If a pitcher is coming inside for “effect” which means purposely throwing off the inside part of the plate to move the batter away, it should be above the waist.  When I was pitching in the minor leagues, our pitching coaches would frequently work with us on aiming for just below the batter’s lead elbow.  If the pitcher does this, the batter will lift his arms up or pull them back which in turn will move his eyes up and/or back as well.  Getting the eyes to move is the goal.

If a pitch is thrown waist high or lower, the batter’s head/eyes can stay still as he moves his lower half away from the plate (Photo 1). Although the pitch is in off the plate, it will not accomplish the goal of moving the batter’s eyes.

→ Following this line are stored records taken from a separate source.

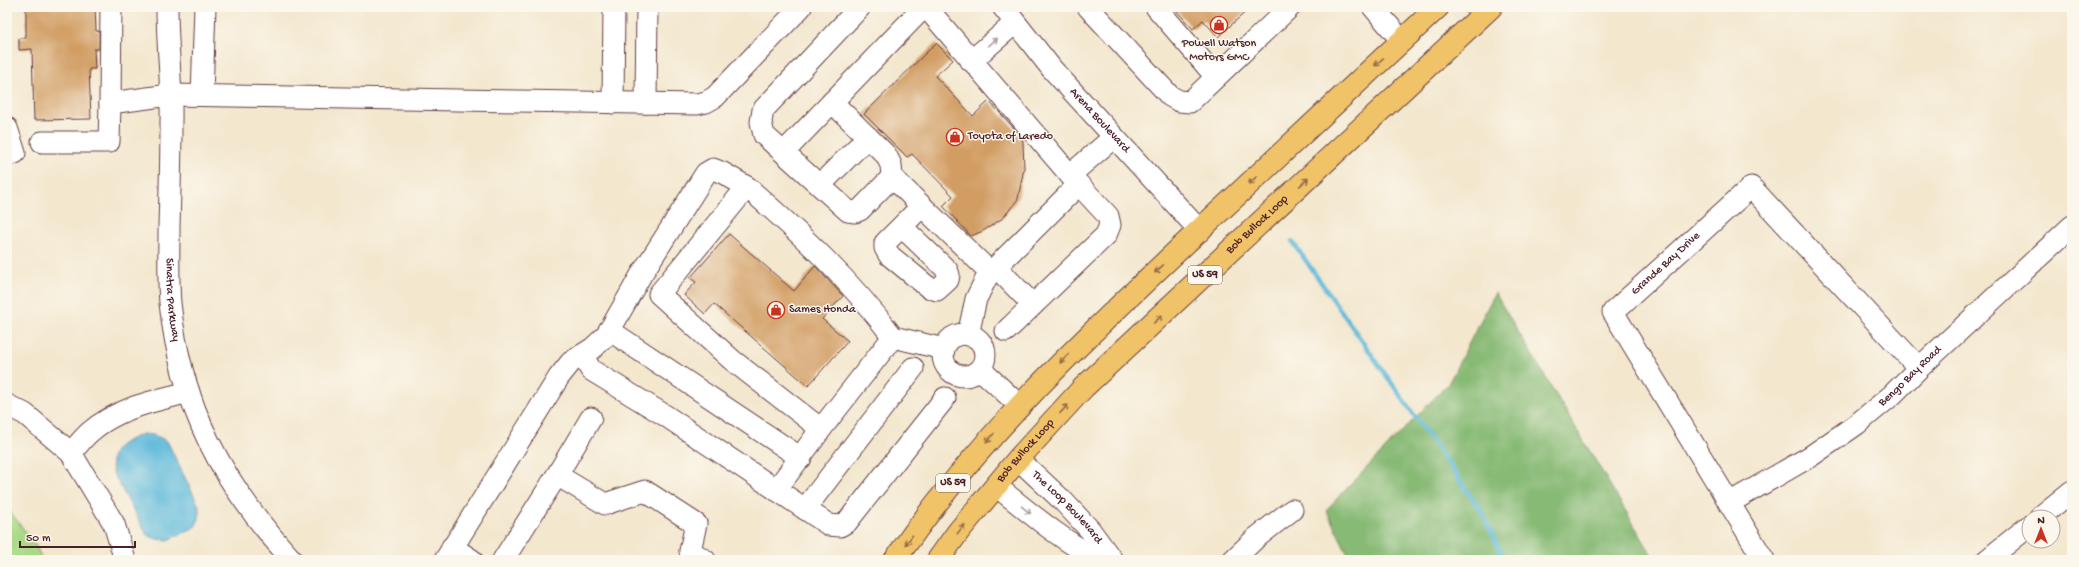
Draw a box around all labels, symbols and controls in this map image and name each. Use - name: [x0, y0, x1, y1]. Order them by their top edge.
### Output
- shop icon: Powell Watson Motors GMC: [1209, 15, 1229, 35]
- one-way arrow: [988, 37, 998, 46]
- place label: Powell Watson Motors GMC: [1181, 37, 1257, 65]
- one-way arrow: [1374, 58, 1384, 67]
- street label: Arena Boulevard: [1066, 85, 1133, 157]
- shop icon: Toyota of Laredo: [945, 127, 965, 147]
- place label: Toyota of Laredo: [967, 130, 1053, 144]
- one-way arrow: [1249, 175, 1259, 184]
- one-way arrow: [1299, 177, 1309, 187]
- street label: Bob Bullock Loop: [1223, 193, 1292, 258]
- street label: Grande Bay Drive: [1629, 229, 1704, 299]
- street label: Sinatra Parkway: [162, 258, 183, 343]
- one-way arrow: [1154, 264, 1164, 273]
- road number: US 59: [1188, 266, 1222, 284]
- shop icon: Sames Honda: [766, 300, 786, 320]
- place label: Sames Honda: [789, 303, 856, 317]
- one-way arrow: [1153, 314, 1163, 324]
- street label: Bengo Bay Road: [1875, 343, 1945, 411]
- one-way arrow: [1059, 354, 1069, 364]
- one-way arrow: [1059, 404, 1069, 414]
- street label: Bob Bullock Loop: [994, 417, 1058, 487]
- one-way arrow: [985, 433, 994, 444]
- street label: The Loop Boulevard: [1028, 468, 1106, 548]
- road number: US 59: [936, 474, 970, 492]
- one-way arrow: [1021, 506, 1032, 515]
- north arrow: [2021, 509, 2061, 549]
- text: N: [2037, 515, 2045, 527]
- scale bar: [20, 523, 135, 549]
- one-way arrow: [957, 523, 966, 534]
- text: 50 m: [26, 532, 51, 546]
- one-way arrow: [905, 535, 913, 546]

If the pitch is above the waist, the batter will be able to get out of the way but it will succeed in moving the batter’s eyes (Photo 2).  When this occurs, most batter’s will not be so aggressive in leaning over the plate to reach the pitch on the outer half for fear that the next pitch will

Photo 2

be up and in as well.

This is where command of pitches becomes so important.  I’ve seen countless pitchers come up and in, move a batter’s eyes, and then fail to command the next pitch on the outside corner.  The batter was set up for it but the pitcher just couldn’t put it where he wanted it.

Throwing inside for strikes and for “effect” is important for all pitchers.  Doing so will allow you to take back the outer part of the plate as well.  However, it is something all pitcher’s must practice for them to be both accurate and consistent.